The second round proved not to be as positive as the first round. A single win and 3 draws from 6 outings weren't enough and in the end Gozo FC were relegated to the Maltese First Division after a solitary season in the Maltese Premier League. In the whole season Gozo FC scored a total of 22 goals and conceded only 39, the fourth best defence in the premier division.

During the season, Gozo F.C.'s player Djibril Sylla also debuted for Malta, becoming the first and only player ever to play for Malta whilst playing for Gozo.

=== Decline ===

The relegation to the First Division proved to be the start of the decline of the Gozitans. In the season 2000/2001 they ended in the seventh position. The following season saw little improvement and again finished in the seventh position. In the season 2002/2003 Gozo FC got relegated to the Second Division when they finished in the 9th place with 17 points. However they returned to the First division on the first time of asking after beating Gzira United in the promotion playoff. Their adventure in the First division lasted only one season and they were relegated again to the Second Division. Gozo FC finished bottom with a single win and 4 draws from 18 outings.
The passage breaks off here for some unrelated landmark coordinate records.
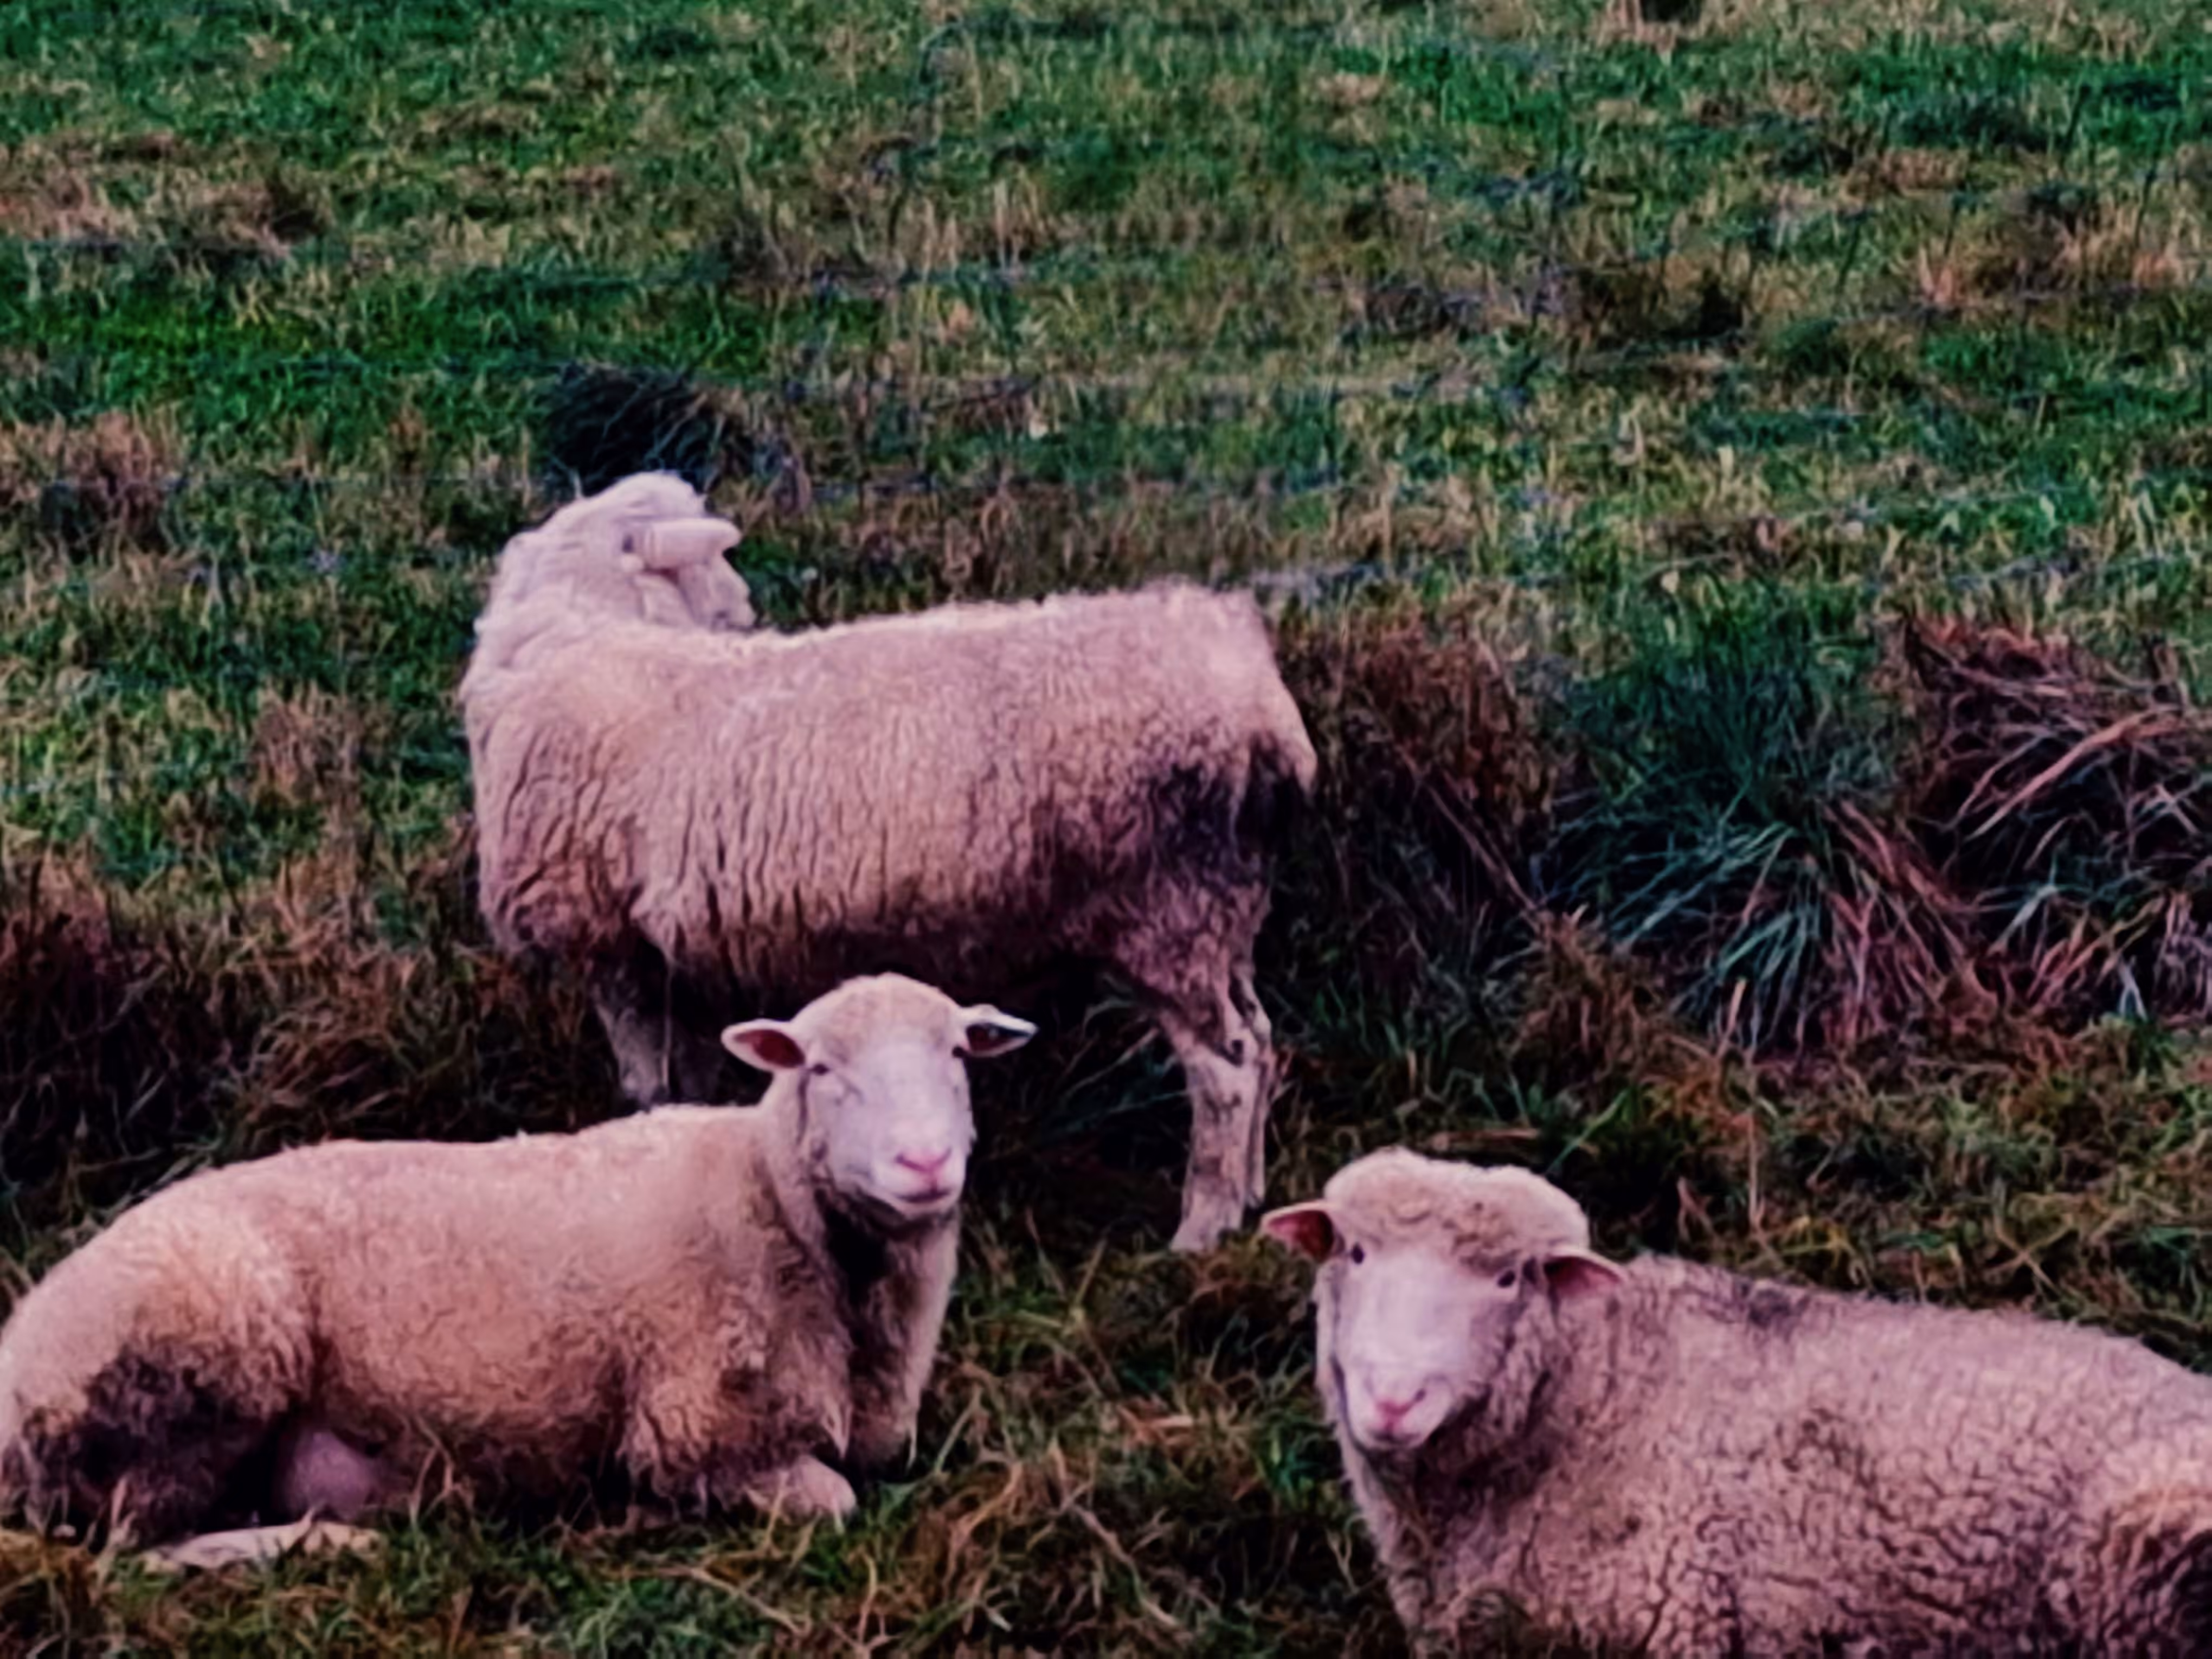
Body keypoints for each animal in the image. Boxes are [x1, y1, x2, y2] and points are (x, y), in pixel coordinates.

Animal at [0, 974, 1034, 1558]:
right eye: (820, 1068)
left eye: (957, 1052)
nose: (924, 1164)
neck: (776, 1203)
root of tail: (21, 1344)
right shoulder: (694, 1432)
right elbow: (834, 1500)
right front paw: (643, 1515)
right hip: (203, 1361)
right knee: (132, 1550)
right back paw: (324, 1545)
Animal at [460, 484, 1318, 1253]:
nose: (744, 618)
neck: (583, 631)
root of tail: (1253, 693)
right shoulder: (671, 964)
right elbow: (683, 1091)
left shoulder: (613, 949)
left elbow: (647, 1089)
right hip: (1221, 910)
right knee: (1259, 1037)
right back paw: (1249, 1195)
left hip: (1164, 910)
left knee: (1227, 1070)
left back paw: (1202, 1229)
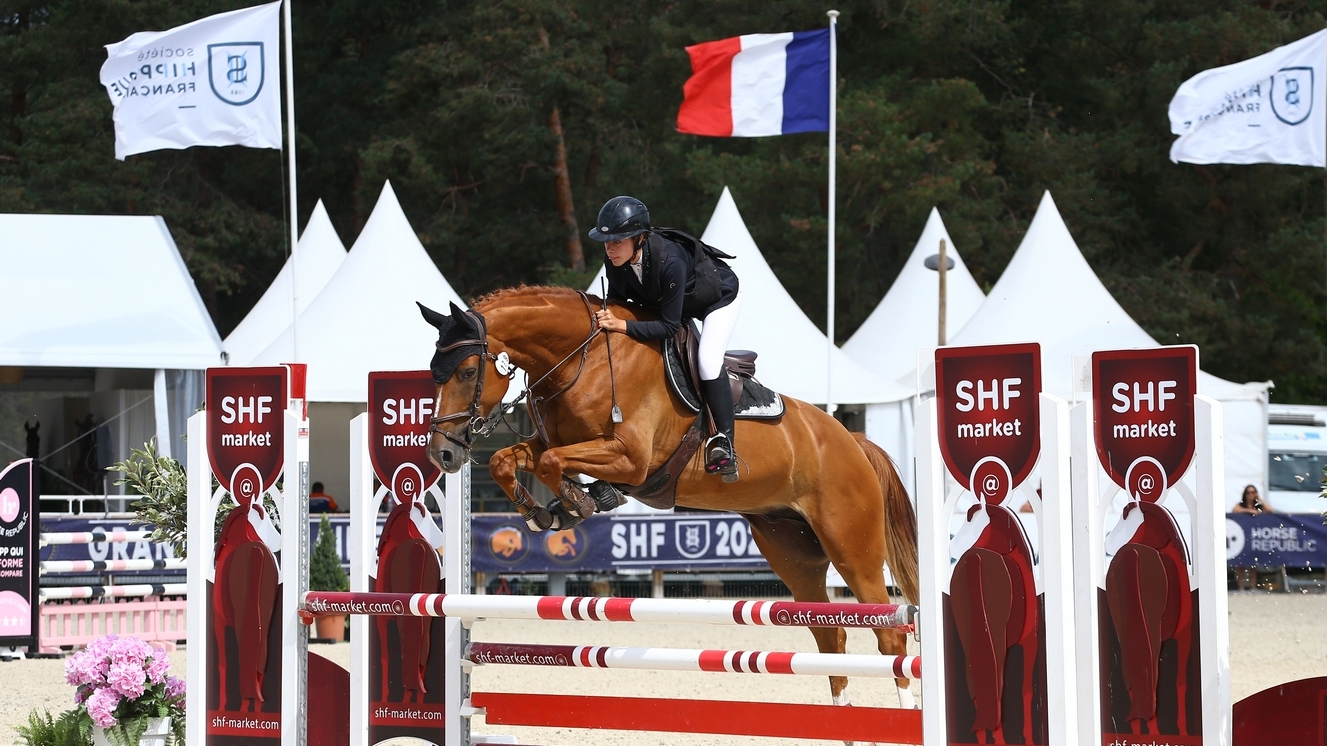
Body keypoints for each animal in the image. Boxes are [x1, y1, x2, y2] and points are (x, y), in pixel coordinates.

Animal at [419, 285, 918, 706]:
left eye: (467, 371)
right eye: (433, 374)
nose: (443, 454)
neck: (584, 358)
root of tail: (852, 440)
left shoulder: (630, 459)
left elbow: (552, 464)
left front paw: (580, 503)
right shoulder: (553, 443)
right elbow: (511, 461)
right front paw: (545, 513)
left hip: (851, 545)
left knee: (889, 635)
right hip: (791, 551)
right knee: (829, 637)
In the 2005/2006 Gozo FC showed some good performances and they ended their campaign in a comfortable sixth position. The following season Gozo FC were relegated to the lowest tier of the Maltese League, the Maltese Third Division when they finished bottom with 11 points. For the 2007/2008 Gozo FC were drawn in the Section B. This time, Gozo FC were in class of their own and proved too strong for their opponents and topped the Third Division Section B. From 16 outings they recorded 15 wins and 1 draw, coming against Kalkara totaling to 46 points from a possible 48. They scored 40 goals and let in only 14 goals. This entitled them for a promotion play-off against Żebbuġ Rangers which won their respective division that is Section A.

While Gozo FC were winning 3-1 and were dominating the match, in the 57th minute the match was abandoned. This happened because the assistant referee was hit by an object in his head and the referee had no other option but to abandon the match. Of course, the Gozitans were disappointed to see this happen because they were waiting for the moment to lift the cup from September but now they had to wait for the decision to be taken by the MFA about the final result of the match. Given that Gozo FC had nothing to do with those actions they were handed the cup and as well promoted to the Second Division. Former Valletta striker Chris Camilleri finished runner-up in the scoring charts. The club folded three years later.

== Achievements ==
- Maltese First Division: 1
  - 1998–99

- Maltese Second Division: 1
  - 1997–98

- Maltese Third Division: 1
  - 2007–08

- Maltese Second and Third Division Knock-Out
  - 1995–96

==Gozo Women==

Gozo Women was a team which used to play in the Maltese Women's League. Gozo Women participated in the first two seasons, namely 1995/96 and 1996/97, and thereafter - and bar for a one year hiatus during the 2014/15 season, between 2009/10 and until their disbandment following the conclusion of the 2016/17 season.

During their existence, Gozo Women won the Maltese Second Division twice, namely during the 2009/10 season and 2015/16 season.